== WHAT IS EXPECTED ==
Each entry has to be given again in its exact wording, and no picture may appear in the result.

==== EXTRACTED INFORMATION

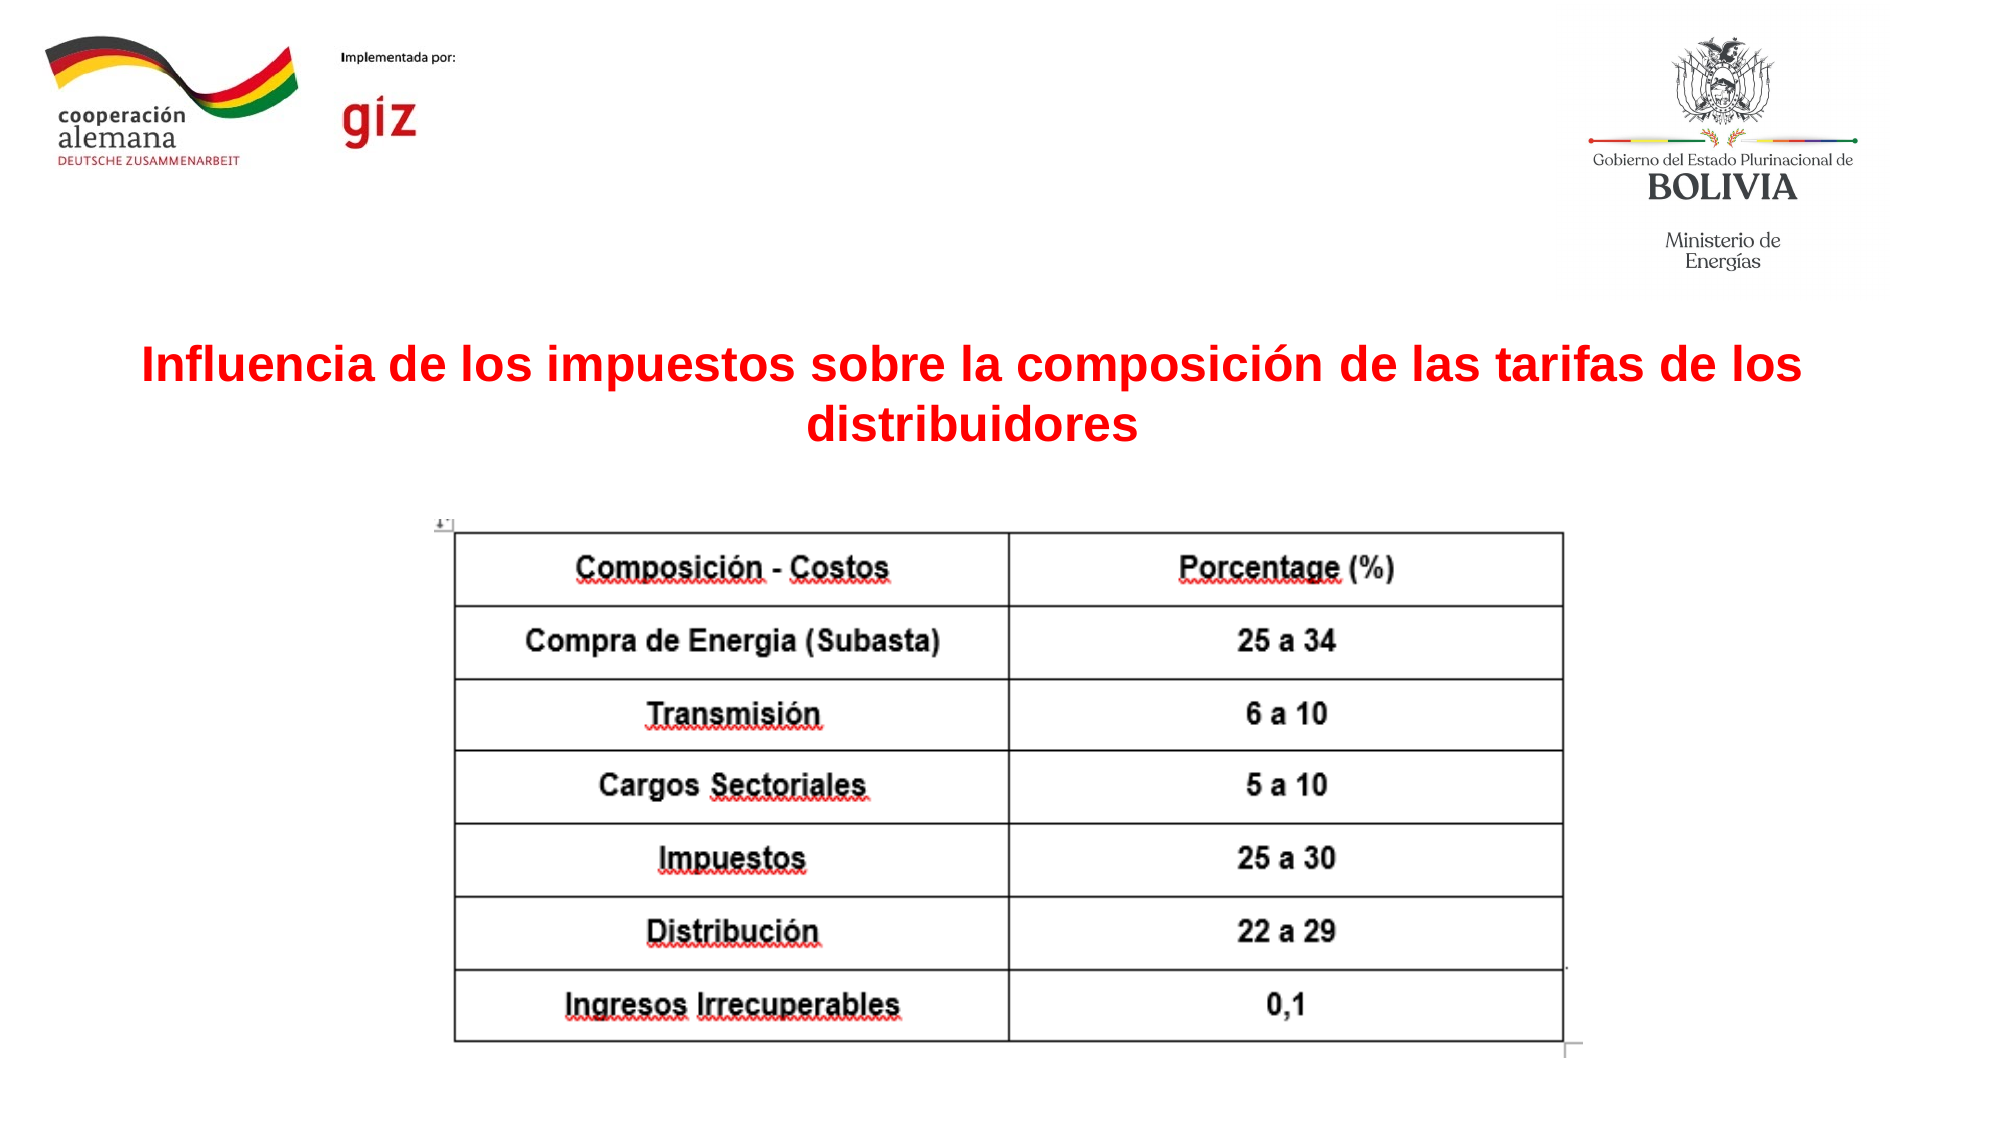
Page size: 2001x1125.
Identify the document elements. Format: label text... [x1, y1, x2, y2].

picture [434, 519, 1583, 1058]
picture [16, 0, 483, 199]
picture [1556, 4, 1890, 301]
text_box Influencia de los impuestos sobre la composición de las tarifas de los distribuidores [76, 279, 1870, 460]
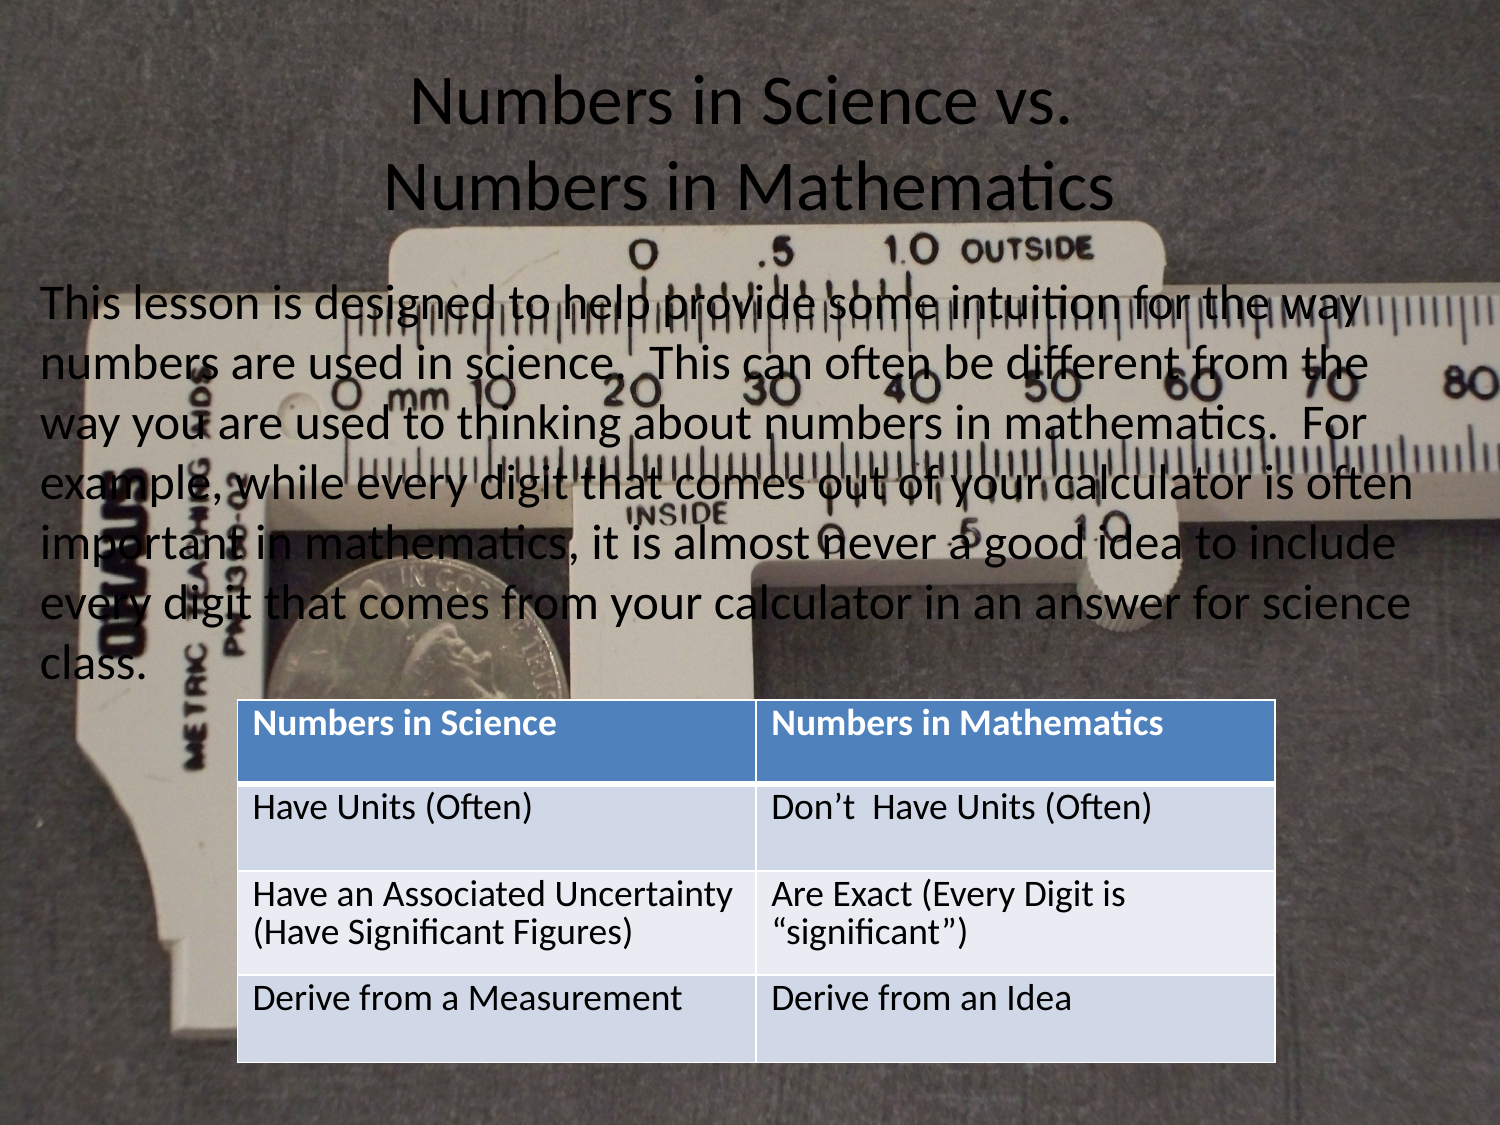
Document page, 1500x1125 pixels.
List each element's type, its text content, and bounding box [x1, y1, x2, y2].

table_cell Don’t Have Units (Often) [757, 787, 1274, 870]
table_cell Derive from an Idea [757, 976, 1274, 1062]
table_cell Have Units (Often) [238, 787, 755, 870]
text_box This lesson is designed to help provide some intuition for the way numbers are used in science. This can often be different from the way you are used to thinking about numbers in mathematics. For example, while every digit that comes out of your calculator is often important in mathematics, it is almost never a good idea to include every digit that comes from your calculator in an answer for science class. [24, 262, 1475, 698]
table_header Numbers in Science [238, 701, 755, 781]
table_header Numbers in Mathematics [757, 701, 1274, 781]
table_cell Have an Associated Uncertainty (Have Significant Figures) [238, 872, 755, 974]
title Numbers in Science vs. Numbers in Mathematics [74, 44, 1426, 233]
picture [0, 0, 1500, 1125]
table_cell Derive from a Measurement [238, 976, 755, 1062]
table_cell Are Exact (Every Digit is “significant”) [757, 872, 1274, 974]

========

== EXERCISE SOLUTION ==
Page size: 2001x1125.
Identify the document elements. Format: label text... [x1, y1, x2, y2].

picture [434, 519, 1583, 1058]
picture [16, 0, 483, 199]
picture [1556, 4, 1890, 301]
text_box Influencia de los impuestos sobre la composición de las tarifas de los distribuidores [76, 279, 1870, 460]
Document page, 1500x1125 pixels.
List each element's type, its text content, and bounding box [x1, y1, x2, y2].

table_cell Don’t Have Units (Often) [757, 787, 1274, 870]
table_cell Derive from an Idea [757, 976, 1274, 1062]
table_cell Have Units (Often) [238, 787, 755, 870]
text_box This lesson is designed to help provide some intuition for the way numbers are used in science. This can often be different from the way you are used to thinking about numbers in mathematics. For example, while every digit that comes out of your calculator is often important in mathematics, it is almost never a good idea to include every digit that comes from your calculator in an answer for science class. [24, 262, 1475, 698]
table_header Numbers in Science [238, 701, 755, 781]
table_header Numbers in Mathematics [757, 701, 1274, 781]
table_cell Have an Associated Uncertainty (Have Significant Figures) [238, 872, 755, 974]
title Numbers in Science vs. Numbers in Mathematics [74, 44, 1426, 233]
picture [0, 0, 1500, 1125]
table_cell Derive from a Measurement [238, 976, 755, 1062]
table_cell Are Exact (Every Digit is “significant”) [757, 872, 1274, 974]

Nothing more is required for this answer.